Catania was founded in 729 BC by Greek colonists. Having survived earthquakes and eruptions over the centuries, Catania was razed to the ground in 1693. Rebuilt during the 18th century, the city is comprised of broad, straight streets and large unevenly shaped squares, a precaution against earthquakes. One of the highlights for us was the Mercato della Pescheria [fish market], which occupies many street and small squares. It is open mornings on a daily basis. One entrance into the market contains a fountain, Fontana dell’Amenano, which is fed by water from the underground Amenano River. Sculpted in 1867, the fountain is a focal point for meeting.

Entering the market from the fountain, I was stunned to see a huge cross section of a fish of some sort.  (Top image below) I still chuckle over the “conversation” I had with the fellow wielding the knife. I asked if it was a shark, first in English then in German. But, he didn’t understand either. Then, I hummed the theme from the movie Jaws, as the shark began its attacks. It was an ‘Aha moment’.  He burst out laughing, “No signor, tonno (tuna)”.

Also located near the fish market entrance is another fountain, Fontana dell’Elefante (this needs no translation). Sculpted in 1736, it consists of an elephant made of lava standing on a pedestal. On its back is an Egyptian obelisk with a globe on top (not visible in these images). The fountain has become Catania’s symbol.

Thursday, April 19, 2018

Sicily 9: Ragusa & Syracuse (Siracusa) [Sky Watch Friday]

We continued on to visit the Baroque town of Ragusa, yet another UNESCO World Heritage site. As we drew near, the view was not particularly attractive.

However, once we were inside the town and began our walk, we were taken by the Baroque building facades. Some balconies [of now private apartments] were richly adorned.

After a brief stay we drove on to Syracuse [Siracusa], historically a city of significant economic and cultural importance. An archeological site contains several noteworthy attractions. For example, a 5th century B.C. Greek theater, where the tradition of staging ancient Greek plays was revived in 1914 (top image), a less well preserved Roman amphitheater (middle image), and an enormous cave [The Ear of Dionysius] that once served as a prison (bottom image). Numerous caves in this area were originally quarries for extracting stone for building.

 Below are some of our group boarding a small boat for a harbor tour. Our tour leader surprised us with a buffet lunch.

It goes without saying that we visited the archeological museum, strolled through narrow streets (se below), and made sure to check out the local public market.


Thursday, April 12, 2018

Sicily 8: Caltagirone [Sky Watch Friday]

Next in our itinerary was the hill top town, Caltagirone, another UNESCO World heritage site.

 Caltagirone is the center for ceramic tile manufacturing in Sicily.
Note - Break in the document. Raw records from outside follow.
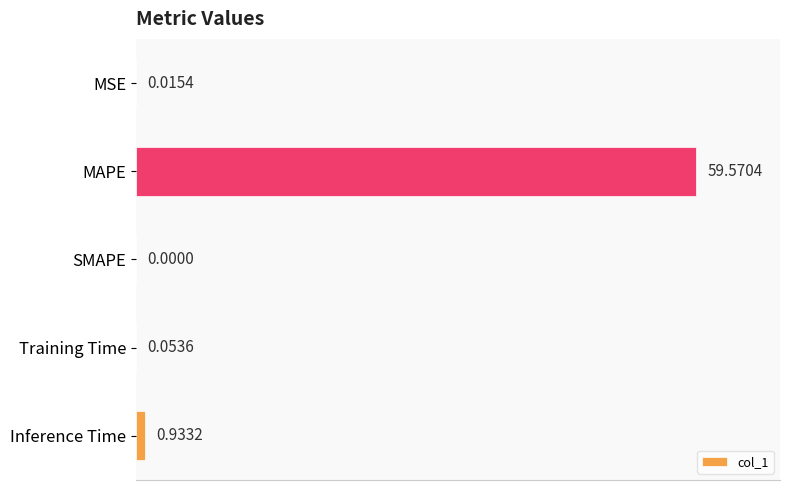

Which category has the highest value across all series?

MAPE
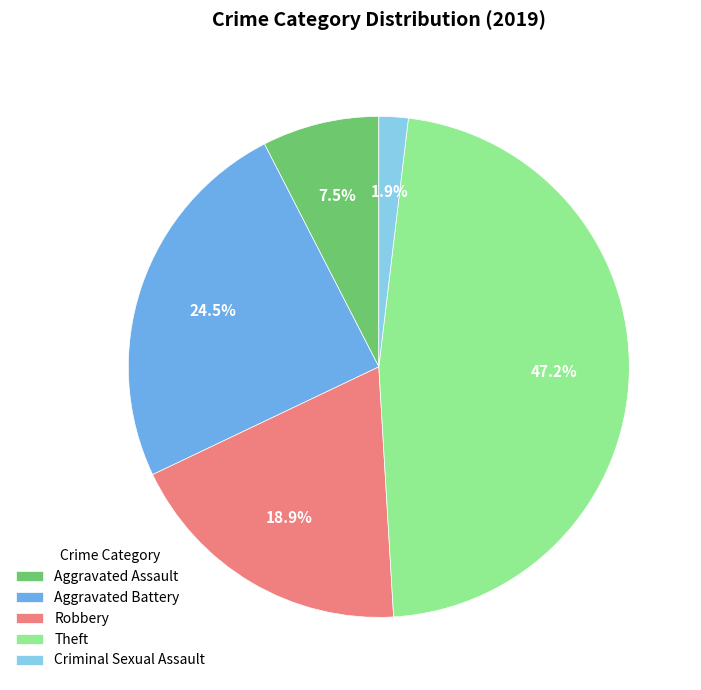

To the nearest percent, what is the difference between the largest and smallest slice percentages?

45%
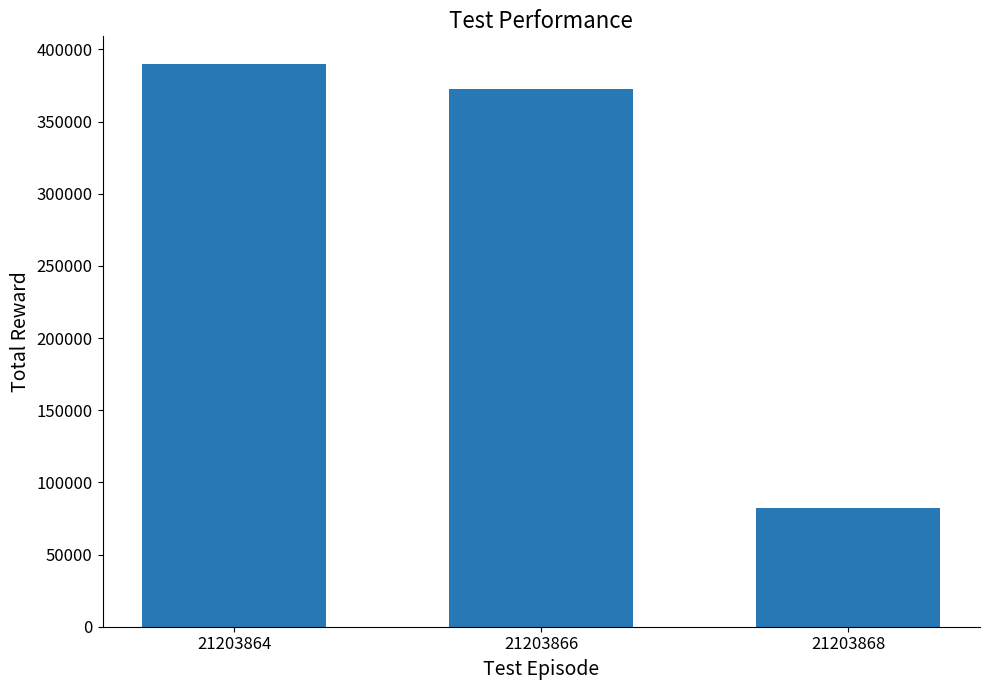

Rank the categories by value from highest to lowest.

21203864, 21203866, 21203868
This becomes evident when one ascends the long staircase connecting the lower and upper towns. Every step is decorated with colorful majolica tiles. The bottom image gives one a sense of the extent and steepness of the climb.

Along the way, I took a number of shots of isolated tiles. All manner of scenes are depicted.


Thursday, April 5, 2018

Sicily 7: Enna and Villa Casale (Piazza Armerina) [Sky Watch Friday]

Our next destination was Enna, a mountain town that is the highest [3,054 ft] provincial capital in Italy. The town’s exceptional location affords wonderful views of the surrounding landscape.

Our stay in Enna was brief, as our main objective was to visit the Villa Casale, a 3rd-4th century AD Roman estate discovered in the late 19th century. It is one of the most fascinating attractions in all of Sicily. The magnificent floor mosaics in the complex of rooms were uncovered in the 1950s under a thick layer of mud [resulting from a 12th century flood], which kept them well preserved through over the years. Most notable are the mosaics in the Hall of Female Gymnasts, where the bikini clad [yes, bikinis in Roman times] gymnasts are depicted. The athlete placing a crown on her head was the winner of her event.

Other scenes depicting gods, wild animals, hunting or even love-making adorn the walls and floors.